Life as we know it is primarily chemistry: all living organisms are composed of carbon-based molecules such as proteins, carbohydrates, and nucleic acids that are the result of chemical reactions between different elements like carbon, hydrogen, oxygen, nitrogen, and sulfur. Understanding the basic principles underlying chemical reactions is important to understanding life. When thinking about reactions in a chemical context, scientists typically think about reactants interacting in a homogeneous solution that’s essentially the same in any given place. But the cytoplasm, the liquid in cells where biochemical reactions take place, is a biological context that’s quite different from the simplified models of chemistry textbooks. Cytoplasm is a heterogeneous fluid that looks and functions differently across the cell and so it’s not accurately represented by simplifying assumptions of homogeneity. Precisely how these assumptions are distorting our picture of cellular chemistry, and therefore our understanding of fundamental biochemistry, is not well understood. This grant supports Lauren Zarzar and Ayusman Sen at the Pennsylvania State University who will study how solution heterogeneity influences reactivity for three important classes of biochemical reactions. First, they will study autocatalytic reactions, in which one of the reaction products facilitates (i.e. is a catalyst for) the same, or a coupled, reaction. Autocatalysis is a mechanism for chemical self-replication and is considered a key aspect of the prebiotic chemistry that gave rise to life. Next, the team will study enzyme reaction cascades, a sequence of enzyme-catalyzed reactions whereby the product of one reaction is the reactant for the next reaction. They’ll focus on chemotaxis (chemical activity that leads to motion towards or away from a higher concentration of some substance) to study how solution structure affects enzyme cascades.
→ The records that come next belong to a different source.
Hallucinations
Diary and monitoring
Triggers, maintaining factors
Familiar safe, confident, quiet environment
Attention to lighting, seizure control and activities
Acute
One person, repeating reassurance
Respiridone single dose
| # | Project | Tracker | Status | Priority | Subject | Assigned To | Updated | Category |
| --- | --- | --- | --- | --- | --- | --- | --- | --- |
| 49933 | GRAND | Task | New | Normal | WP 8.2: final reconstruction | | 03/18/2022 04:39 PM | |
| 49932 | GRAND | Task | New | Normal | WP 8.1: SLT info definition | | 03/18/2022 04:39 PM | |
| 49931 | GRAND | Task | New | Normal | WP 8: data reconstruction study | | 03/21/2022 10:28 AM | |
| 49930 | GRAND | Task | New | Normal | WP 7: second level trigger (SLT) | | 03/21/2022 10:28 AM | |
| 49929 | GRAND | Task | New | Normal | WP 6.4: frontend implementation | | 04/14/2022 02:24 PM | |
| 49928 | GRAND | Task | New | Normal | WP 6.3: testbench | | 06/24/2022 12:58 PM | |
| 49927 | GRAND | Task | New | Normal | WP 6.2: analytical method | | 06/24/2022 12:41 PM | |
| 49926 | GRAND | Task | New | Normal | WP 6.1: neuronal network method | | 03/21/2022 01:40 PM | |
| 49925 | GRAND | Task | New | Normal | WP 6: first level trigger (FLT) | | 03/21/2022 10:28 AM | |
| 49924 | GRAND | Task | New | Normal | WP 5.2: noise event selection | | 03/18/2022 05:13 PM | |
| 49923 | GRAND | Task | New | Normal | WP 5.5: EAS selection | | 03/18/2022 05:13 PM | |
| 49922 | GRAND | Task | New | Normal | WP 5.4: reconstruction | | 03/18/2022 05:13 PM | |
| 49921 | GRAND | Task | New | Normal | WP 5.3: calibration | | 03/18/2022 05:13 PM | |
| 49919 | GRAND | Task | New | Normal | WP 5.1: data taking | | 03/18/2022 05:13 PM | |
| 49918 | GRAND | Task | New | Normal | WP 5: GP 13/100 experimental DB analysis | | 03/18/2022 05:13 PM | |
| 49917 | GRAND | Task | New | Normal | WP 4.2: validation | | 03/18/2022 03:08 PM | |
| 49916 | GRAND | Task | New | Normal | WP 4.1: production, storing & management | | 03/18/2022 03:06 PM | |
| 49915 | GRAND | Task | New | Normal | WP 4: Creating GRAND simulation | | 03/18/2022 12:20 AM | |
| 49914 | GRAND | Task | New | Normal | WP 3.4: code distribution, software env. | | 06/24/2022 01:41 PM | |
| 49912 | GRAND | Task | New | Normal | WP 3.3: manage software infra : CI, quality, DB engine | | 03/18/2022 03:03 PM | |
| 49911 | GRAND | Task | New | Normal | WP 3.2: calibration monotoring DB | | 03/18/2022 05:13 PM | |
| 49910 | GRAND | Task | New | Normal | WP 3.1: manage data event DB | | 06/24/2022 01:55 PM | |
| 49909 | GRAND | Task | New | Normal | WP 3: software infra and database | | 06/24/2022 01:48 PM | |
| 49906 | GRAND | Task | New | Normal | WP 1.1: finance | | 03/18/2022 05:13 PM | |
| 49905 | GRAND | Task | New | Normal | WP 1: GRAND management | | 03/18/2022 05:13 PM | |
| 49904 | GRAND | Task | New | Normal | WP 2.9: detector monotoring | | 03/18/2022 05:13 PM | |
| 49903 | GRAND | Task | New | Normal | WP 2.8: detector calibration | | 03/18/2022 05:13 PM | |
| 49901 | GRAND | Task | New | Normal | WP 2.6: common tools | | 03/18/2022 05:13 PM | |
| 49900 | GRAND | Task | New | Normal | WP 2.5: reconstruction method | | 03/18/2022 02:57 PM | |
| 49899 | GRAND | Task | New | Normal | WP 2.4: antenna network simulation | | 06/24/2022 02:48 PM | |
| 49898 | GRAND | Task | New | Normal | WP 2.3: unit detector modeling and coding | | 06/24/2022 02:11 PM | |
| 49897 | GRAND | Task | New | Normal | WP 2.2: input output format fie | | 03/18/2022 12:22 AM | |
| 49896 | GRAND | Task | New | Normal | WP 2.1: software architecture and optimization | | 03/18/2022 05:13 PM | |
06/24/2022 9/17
Finally, they will study polymerization reactions and, in doing so, address an important question in prebiotic chemistry: how polymers with specific monomer sequences arise without a specific sequence-directing mechanism. Ultimately, this project will deepen our understanding of specific reactions central to cellular chemistry and shed light on the role solution heterogeneity plays in driving the chemistry of life.